CHL Compactifications Revisited

TL;DR

This paper reviews CHL compactifications, a class of supersymmetry-preserving orbifolds in string theory, highlighting their moduli spaces, dualities, and unique vacua with minimal massless fields, within the broader context of string dualities.

Contribution

It provides a comprehensive review of the CHL compactifications, their moduli spaces, duality properties, and introduces new mathematical curiosities related to their physical implications.

Findings

Existence of moduli spaces with few massless scalars.

Decompactification to ten-dimensional superstring theories.
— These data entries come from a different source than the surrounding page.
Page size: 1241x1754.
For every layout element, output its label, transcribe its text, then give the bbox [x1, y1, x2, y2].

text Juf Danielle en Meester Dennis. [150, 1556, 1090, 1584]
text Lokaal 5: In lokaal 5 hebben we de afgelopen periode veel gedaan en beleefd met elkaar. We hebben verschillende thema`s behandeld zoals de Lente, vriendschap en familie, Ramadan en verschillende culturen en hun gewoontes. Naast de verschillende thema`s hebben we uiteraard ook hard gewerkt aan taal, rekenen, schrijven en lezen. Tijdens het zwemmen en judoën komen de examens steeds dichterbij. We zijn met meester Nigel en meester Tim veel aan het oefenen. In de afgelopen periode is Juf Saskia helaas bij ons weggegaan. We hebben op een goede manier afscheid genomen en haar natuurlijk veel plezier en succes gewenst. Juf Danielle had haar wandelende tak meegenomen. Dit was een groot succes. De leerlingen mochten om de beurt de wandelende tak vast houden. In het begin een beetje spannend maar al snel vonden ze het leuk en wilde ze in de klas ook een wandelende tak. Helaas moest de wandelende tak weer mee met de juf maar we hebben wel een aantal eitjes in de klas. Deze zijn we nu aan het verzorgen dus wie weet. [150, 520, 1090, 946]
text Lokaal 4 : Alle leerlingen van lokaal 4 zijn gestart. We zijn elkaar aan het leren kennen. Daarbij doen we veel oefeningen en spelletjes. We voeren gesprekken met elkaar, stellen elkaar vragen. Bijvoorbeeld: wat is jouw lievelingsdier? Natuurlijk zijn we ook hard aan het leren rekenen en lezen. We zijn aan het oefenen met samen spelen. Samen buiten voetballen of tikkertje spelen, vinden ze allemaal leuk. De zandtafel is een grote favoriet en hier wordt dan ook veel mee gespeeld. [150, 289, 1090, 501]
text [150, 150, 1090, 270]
Presence of electric-magnetic duality in 4D moduli spaces.

Abstract

CHL compactifications are supersymmetry preserving orbifolds of any perturbatively renormalizable and ultraviolet finite ground state of the perturbative string theories: heterotic, type I, or type II, preserving 32, 16, 12, 8, 4, (or zero) supersymmetries, and retaining the perturbative renormalizability and finiteness of the parent string vacuum. In this paper, we review the genesis of the CHL (Chaudhuri-Hockney-Lykken) project within the broader context of the full String/M Duality web, establishing the existence of moduli spaces with a small number of massless scalar fields, the decompactification of such moduli spaces to one of the five ten-dimensional superstring theories, and the appearance of electric-magnetic duality in only the four-dimensional moduli spaces, a 1995 observation due to Chaudhuri & Polchinski. We present two mathematical curiosities easily deduced from the fermionic current algebra representation but whose physical significance is a puzzle: a 4D N=4 heterotic string vacuum with no massless scalar fields other than the dilaton, and a 2D N=8 heterotic string vacuum with no abelian gauge fields, reiterating once more the necessity for a systematic classification of the CHL orbifolds.